**WRITTEN TASK**:
Give back every line of the listing below word for word, in the same order.

**EXERCISE INPUT**:
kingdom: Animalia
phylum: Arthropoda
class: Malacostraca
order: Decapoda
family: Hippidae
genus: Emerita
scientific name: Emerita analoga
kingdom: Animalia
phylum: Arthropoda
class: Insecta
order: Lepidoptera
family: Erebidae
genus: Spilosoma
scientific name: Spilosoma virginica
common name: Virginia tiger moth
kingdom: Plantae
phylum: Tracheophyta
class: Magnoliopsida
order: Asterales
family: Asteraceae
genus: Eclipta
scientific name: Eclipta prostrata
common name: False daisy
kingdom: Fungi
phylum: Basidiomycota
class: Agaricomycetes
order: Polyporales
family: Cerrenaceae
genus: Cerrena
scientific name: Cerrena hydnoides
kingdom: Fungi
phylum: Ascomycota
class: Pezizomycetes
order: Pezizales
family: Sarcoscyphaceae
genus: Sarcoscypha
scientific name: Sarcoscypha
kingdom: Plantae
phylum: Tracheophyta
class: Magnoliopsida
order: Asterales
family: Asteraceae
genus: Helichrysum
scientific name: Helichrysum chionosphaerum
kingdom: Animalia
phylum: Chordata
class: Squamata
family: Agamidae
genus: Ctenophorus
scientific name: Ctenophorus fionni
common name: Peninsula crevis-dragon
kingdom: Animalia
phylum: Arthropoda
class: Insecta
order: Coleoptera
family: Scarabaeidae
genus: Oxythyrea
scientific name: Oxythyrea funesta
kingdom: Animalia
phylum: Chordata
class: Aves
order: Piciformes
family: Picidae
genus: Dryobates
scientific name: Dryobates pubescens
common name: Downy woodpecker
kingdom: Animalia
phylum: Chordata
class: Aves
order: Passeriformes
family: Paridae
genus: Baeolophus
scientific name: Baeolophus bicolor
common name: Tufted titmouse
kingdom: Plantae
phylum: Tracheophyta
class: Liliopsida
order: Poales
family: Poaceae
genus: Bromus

**OUTPUT OF THE TASK**:
kingdom: Animalia
phylum: Arthropoda
class: Malacostraca
order: Decapoda
family: Hippidae
genus: Emerita
scientific name: Emerita analoga
kingdom: Animalia
phylum: Arthropoda
class: Insecta
order: Lepidoptera
family: Erebidae
genus: Spilosoma
scientific name: Spilosoma virginica
common name: Virginia tiger moth
kingdom: Plantae
phylum: Tracheophyta
class: Magnoliopsida
order: Asterales
family: Asteraceae
genus: Eclipta
scientific name: Eclipta prostrata
common name: False daisy
kingdom: Fungi
phylum: Basidiomycota
class: Agaricomycetes
order: Polyporales
family: Cerrenaceae
genus: Cerrena
scientific name: Cerrena hydnoides
kingdom: Fungi
phylum: Ascomycota
class: Pezizomycetes
order: Pezizales
family: Sarcoscyphaceae
genus: Sarcoscypha
scientific name: Sarcoscypha
kingdom: Plantae
phylum: Tracheophyta
class: Magnoliopsida
order: Asterales
family: Asteraceae
genus: Helichrysum
scientific name: Helichrysum chionosphaerum
kingdom: Animalia
phylum: Chordata
class: Squamata
family: Agamidae
genus: Ctenophorus
scientific name: Ctenophorus fionni
common name: Peninsula crevis-dragon
kingdom: Animalia
phylum: Arthropoda
class: Insecta
order: Coleoptera
family: Scarabaeidae
genus: Oxythyrea
scientific name: Oxythyrea funesta
kingdom: Animalia
phylum: Chordata
class: Aves
order: Piciformes
family: Picidae
genus: Dryobates
scientific name: Dryobates pubescens
common name: Downy woodpecker
kingdom: Animalia
phylum: Chordata
class: Aves
order: Passeriformes
family: Paridae
genus: Baeolophus
scientific name: Baeolophus bicolor
common name: Tufted titmouse
kingdom: Plantae
phylum: Tracheophyta
class: Liliopsida
order: Poales
family: Poaceae
genus: Bromus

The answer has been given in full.